__Passage provided__:
---*---

If you don’t have a retirement income plan, and you have an IRA, it may be time to put a plan in place. Planning can help you understand how much income you may have in retirement. If there is a gap between how much you’ll need and how much you’ll have, you can make adjustments. Retirement income plans also shed light on the way your post-work income affects Social Security and Medicare benefits.
IRA provisions that may not be popular
The revenue to pay for the SECURE Act was primarily generated by changing the rules for inherited IRAs. Americans with legacy or estate plans that direct retirement assets to trusts may be affected, and the new rules may require immediate action.1
Previously, a child or grandchild could be named as the beneficiary of an IRA, and RMDs could be ‘stretched’ over the beneficiary’s life expectancy. The strategy made it possible for assets in IRAs to grow tax-deferred over generations.8
Now, IRA assets inherited by non-spouse beneficiaries must be distributed within 10 years after the death of the original IRA account owner. There are some exceptions which include spouses, minor children, and the chronically ill or disabled.1
The new rule took effect December 31, 2019. Consequently, if a ‘stretch’ IRA is part of your current estate plan or part of your parents’ estate plan, the plan(s) may need to be changed. The National Law Review explained:9
“Historically, where retirement assets are directed to a trust, the trust beneficiaries could get the benefit of [favorable income tax deferral], provided the trust was properly drafted. For a trust to have qualified for the stretch, the trust must have been drafted as a ‘see-through’ trust. There are two types of see-through trusts: ‘conduit’ trusts and ‘accumulation’ trusts. The greatest impact of the SECURE Act will be on conduit trusts.”

---*---

__Supplied data__:
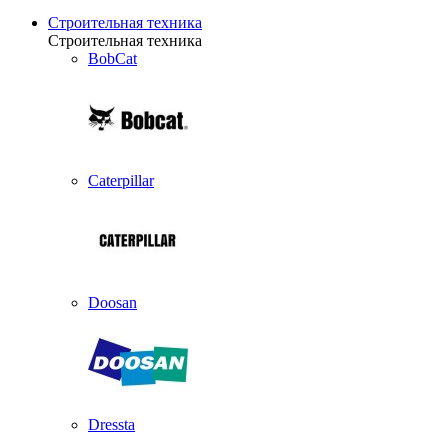
Строительная техника
Строительная техника
BobCat
Caterpillar
Doosan
Dressta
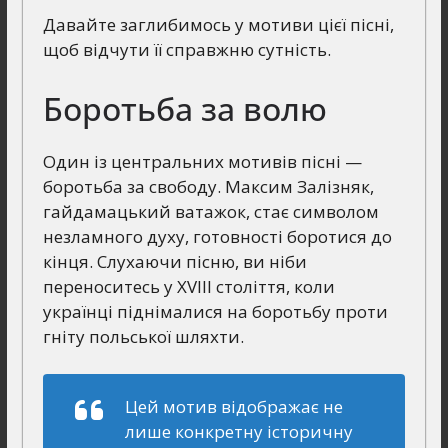
Давайте заглибимось у мотиви цієї пісні,
щоб відчути її справжню сутність.
Боротьба за волю
Один із центральних мотивів пісні —
боротьба за свободу. Максим Залізняк,
гайдамацький ватажок, стає символом
незламного духу, готовності боротися до
кінця. Слухаючи пісню, ви ніби
переноситесь у XVIII століття, коли
українці піднімалися на боротьбу проти
гніту польської шляхти.
Цей мотив відображає не
лише конкретну історичну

---*---

__Study questions__:
1) From the passage on inherited IRAs, reproduce word for word the section starting at "If you don’t" and ending at "and Medicare benefits.".
2) Resume the passage on inherited IRAs from its final sentence and carry it forward.

__Results__:
1)
If you don’t have a retirement income plan, and you have an IRA, it may be time to put a plan in place. Planning can help you understand how much income you may have in retirement. If there is a gap between how much you’ll need and how much you’ll have, you can make adjustments. Retirement income plans also shed light on the way your post-work income affects Social Security and Medicare benefits.

2)
If you’re unsure whether your estate and legacy plans include trusts as beneficiaries of IRAs, get in touch with your financial professional and/or attorney to find out.
Qualified distributions from 529 College Savings Accounts can do more
Many Americans save for higher education in 529 College Savings Plans because any earnings grow tax-deferred and distributions taken to pay for qualified expenses are tax-free. Also, when you invest in a plan sponsored by your state, contributions may be state-tax deductible.10
The SECURE Act expanded the definition of qualified expenses for 529 college savings plans. The new law included two amendments that significantly changed the definition of qualified education expenses.1
First, parents and grandparents can now help students pay qualified student loans with assets from 529 plans. Up to $10,000 can be distributed to repay principal and interest. The rule is retroactive to the beginning of 2019.1
Second, assets in 529 plans can now be used to pay qualified expenses associated with apprenticeship programs, as long as the programs are registered with the Department of Labor.1
Learn more before you take action
The SECURE Act will affect retirement, estate, and college savings plans. The changes often are nuanced and will apply differently, depending on the individual’s circumstances.